| YOUR TASK |
Reproduce the forum thread on dog walking and training collars below in full, word for word.

| READING PASSAGE |
━━━━━━━━━━━━━━━━━━━━━━━━━━━━━━

Hecks yes, lol. SchH is not the same as regular pet training and manners. He knows "fuss" for SchH but it would be unfair to expect him to have and maintain the same drive level going for a long walk. I'm pretty relaxed as far as how my dogs walk on walks and rarely walk them anyway so it's not really a priority for me that they heel on a walk. Walks are not sufficient exercise for any of them so if we are walking it's usually getting from our house to the park to train, or from the car to a training field or field for playing. DH jogs all three dogs and doesn't have a problem but they intentionally run out ahead of him so they don't trip each other.


----------



## onyx'girl

We've used the technique Lies describes on shelter dogs. Better than a choke collar, and the rescue cannot afford to buy anything other than chokes and a few prongs. It does work, but still isn't actually training them, you just have more control. I guess if the shelter dogs had more consisitancy in the handling, they would be trained easier.


----------



## Liesje

OK, here's the little experiment. I took out the ball, which Nikon is obsessed with and will bark, lunge, and claw at the ground for, similar to how some dogs might react to another dog or a prey animal while on a walk. Using each collar/tool, I alert him to the ball and see if he pulls/lunges into the collar. The flat collar (well Fursaver on the dead ring) - no chance! The prong collar on the live ring - he still lunges but does back off and sticks to barking without pulling into the collar as hard. The "weenie walker" - hmmmmm, there you have it, lol! I did not use the Gentle Leader because I'm not comfortable with a dog pulling hard/lunging with a head halter. Oh, and before the "weenie walker" demo it shows how I put it on (hopefully you can see OK, I tried to make it obvious).

http://www.vimeo.com/8828162

Yeah it was a little mean, teasing him up like that but afterward we had a barking, tugging, ball fetching party and now he's passed out.

━━━━━━━━━━━━━━━━━━━━━━━━━━━━━━

| GIVEN DATA |
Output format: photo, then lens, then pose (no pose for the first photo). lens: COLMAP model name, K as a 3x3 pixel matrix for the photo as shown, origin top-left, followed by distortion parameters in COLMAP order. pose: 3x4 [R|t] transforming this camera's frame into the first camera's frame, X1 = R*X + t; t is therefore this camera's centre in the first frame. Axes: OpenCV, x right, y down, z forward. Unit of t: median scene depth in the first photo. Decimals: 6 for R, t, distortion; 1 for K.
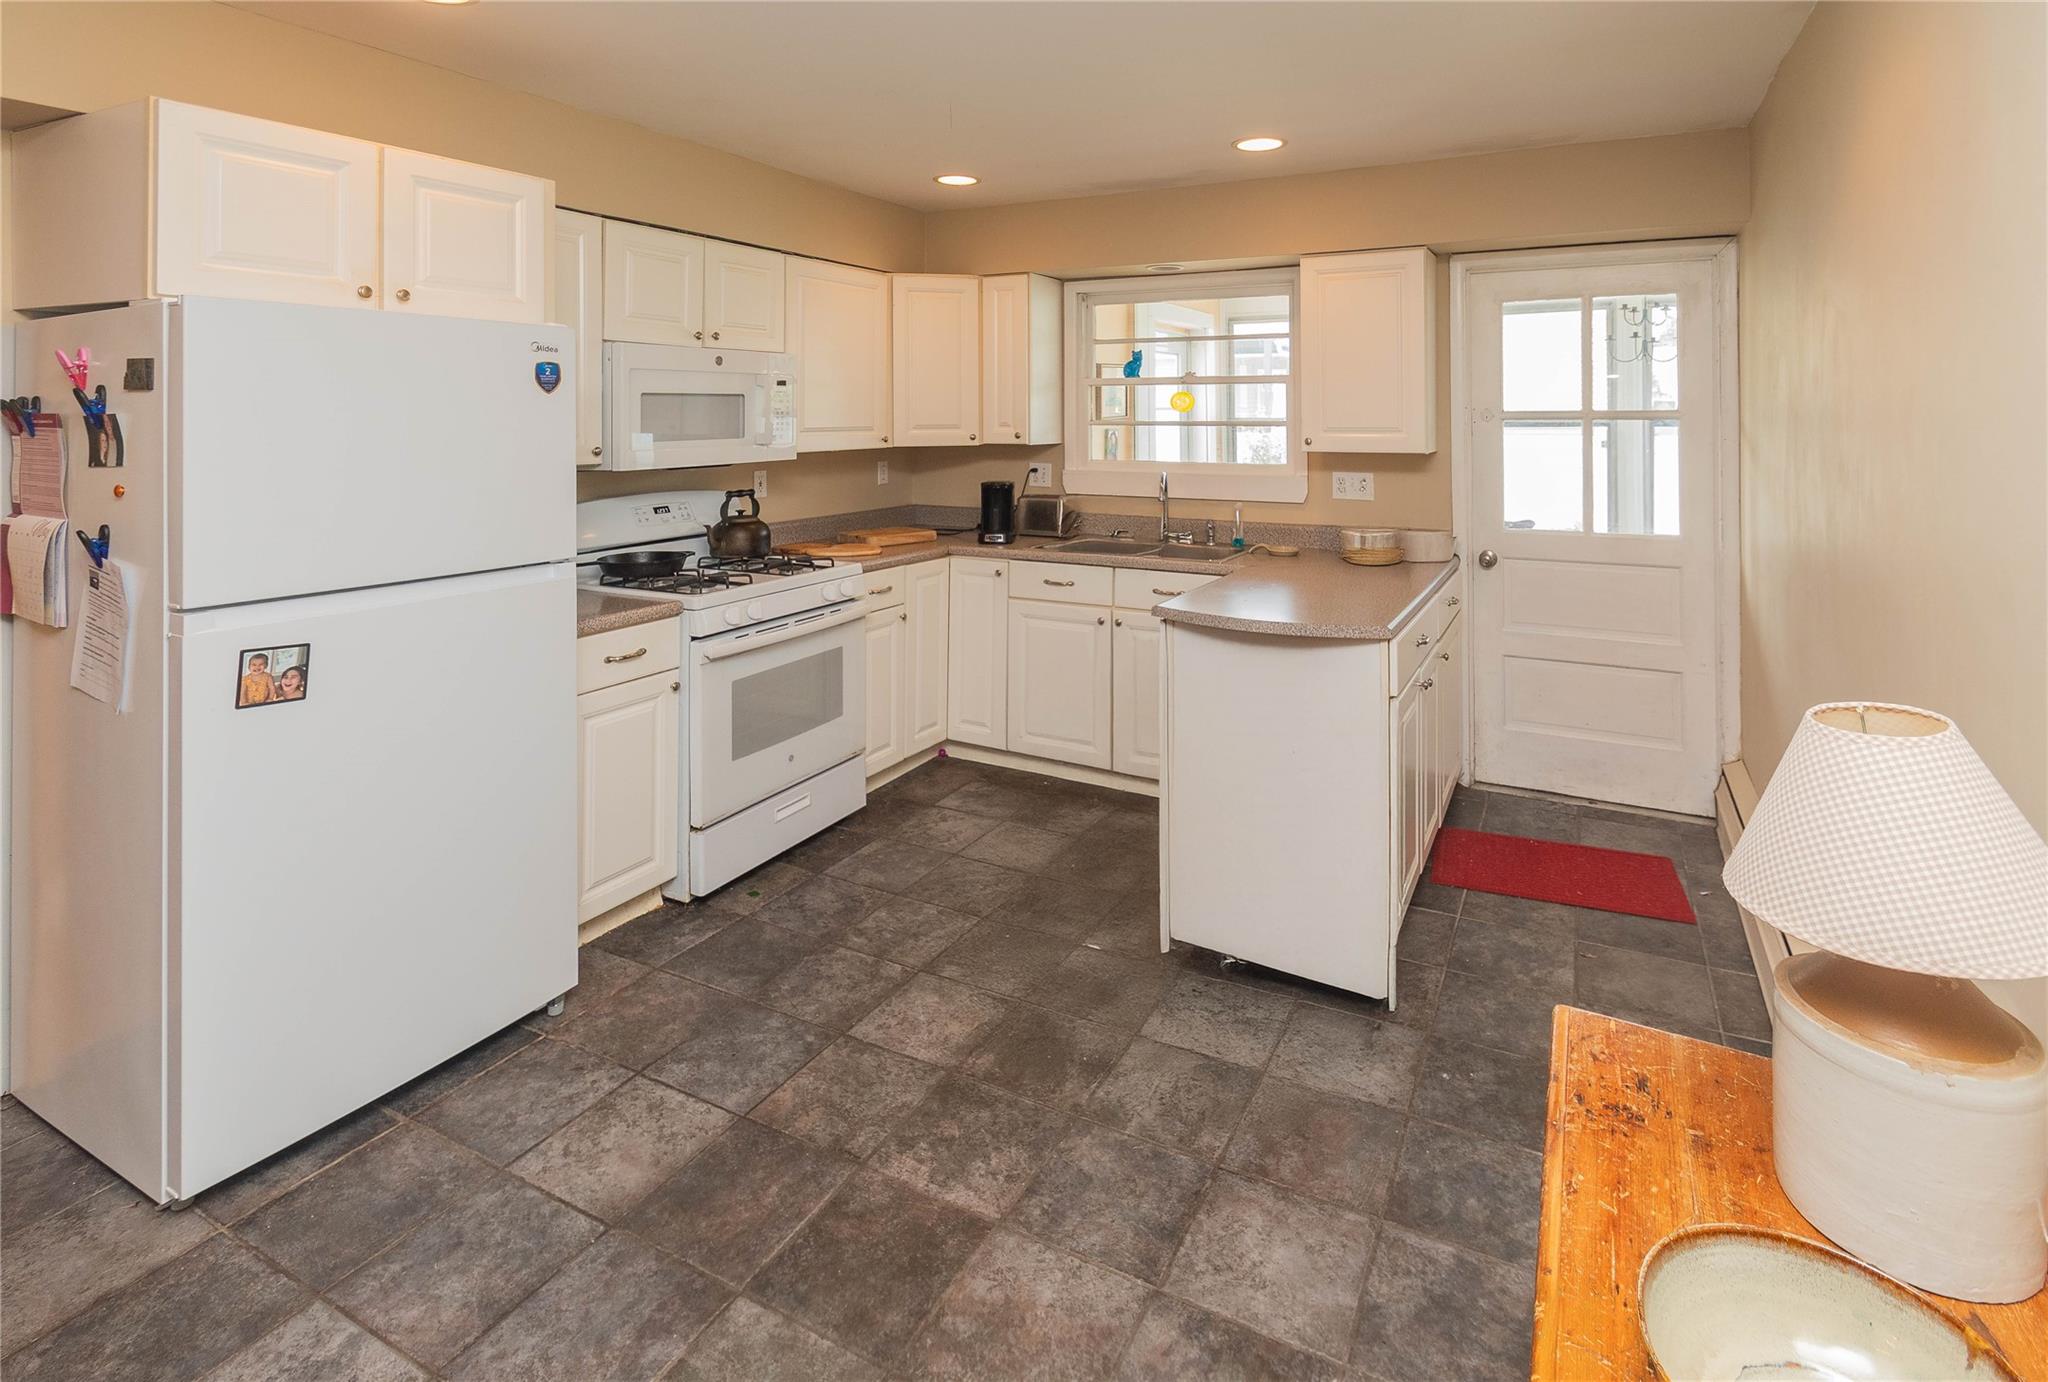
lens RADIAL K [[960.2, 0, 1018.8], [0, 960.2, 711.8], [0, 0, 1]] dist [0.001990, 0.000478]
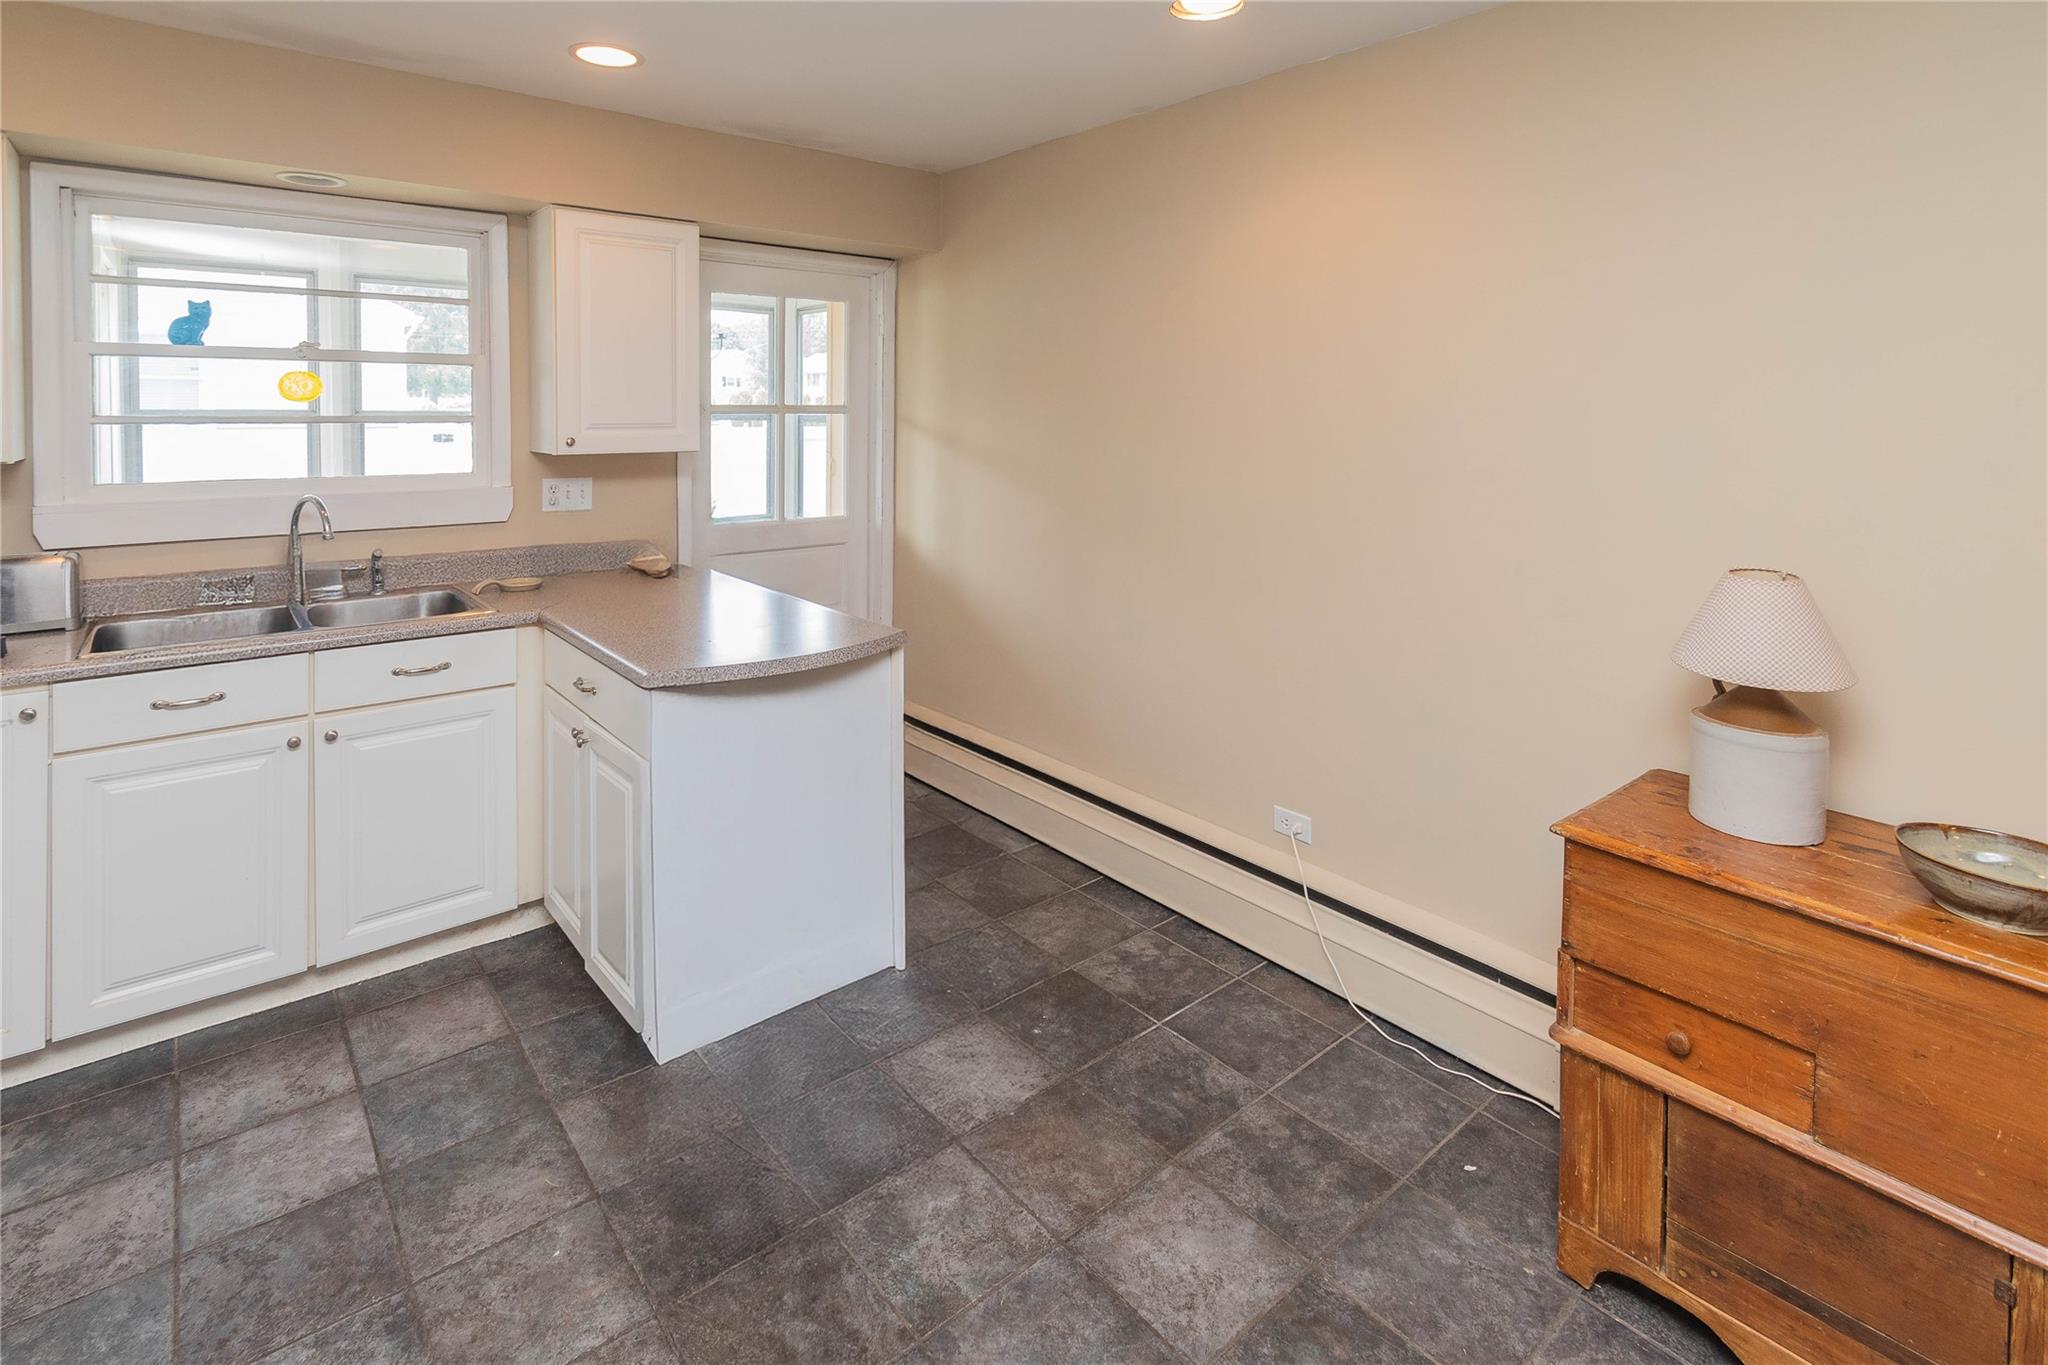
lens RADIAL K [[1019.3, 0, 1024.0], [0, 1019.3, 682.5], [0, 0, 1]] dist [0.016589, 0.000239]
pose [[0.368980, -0.237454, 0.898593, -0.523039], [0.271603, 0.952160, 0.140084, -0.160151], [-0.888868, 0.192373, 0.415821, 0.520983]]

━━━━━━━━━━━━━━━━━━━━━━━━━━━━━━

| EXERCISE RESULT |
Hecks yes, lol. SchH is not the same as regular pet training and manners. He knows "fuss" for SchH but it would be unfair to expect him to have and maintain the same drive level going for a long walk. I'm pretty relaxed as far as how my dogs walk on walks and rarely walk them anyway so it's not really a priority for me that they heel on a walk. Walks are not sufficient exercise for any of them so if we are walking it's usually getting from our house to the park to train, or from the car to a training field or field for playing. DH jogs all three dogs and doesn't have a problem but they intentionally run out ahead of him so they don't trip each other.


----------



## onyx'girl

We've used the technique Lies describes on shelter dogs. Better than a choke collar, and the rescue cannot afford to buy anything other than chokes and a few prongs. It does work, but still isn't actually training them, you just have more control. I guess if the shelter dogs had more consisitancy in the handling, they would be trained easier.


----------



## Liesje

OK, here's the little experiment. I took out the ball, which Nikon is obsessed with and will bark, lunge, and claw at the ground for, similar to how some dogs might react to another dog or a prey animal while on a walk. Using each collar/tool, I alert him to the ball and see if he pulls/lunges into the collar. The flat collar (well Fursaver on the dead ring) - no chance! The prong collar on the live ring - he still lunges but does back off and sticks to barking without pulling into the collar as hard. The "weenie walker" - hmmmmm, there you have it, lol! I did not use the Gentle Leader because I'm not comfortable with a dog pulling hard/lunging with a head halter. Oh, and before the "weenie walker" demo it shows how I put it on (hopefully you can see OK, I tried to make it obvious).

http://www.vimeo.com/8828162

Yeah it was a little mean, teasing him up like that but afterward we had a barking, tugging, ball fetching party and now he's passed out.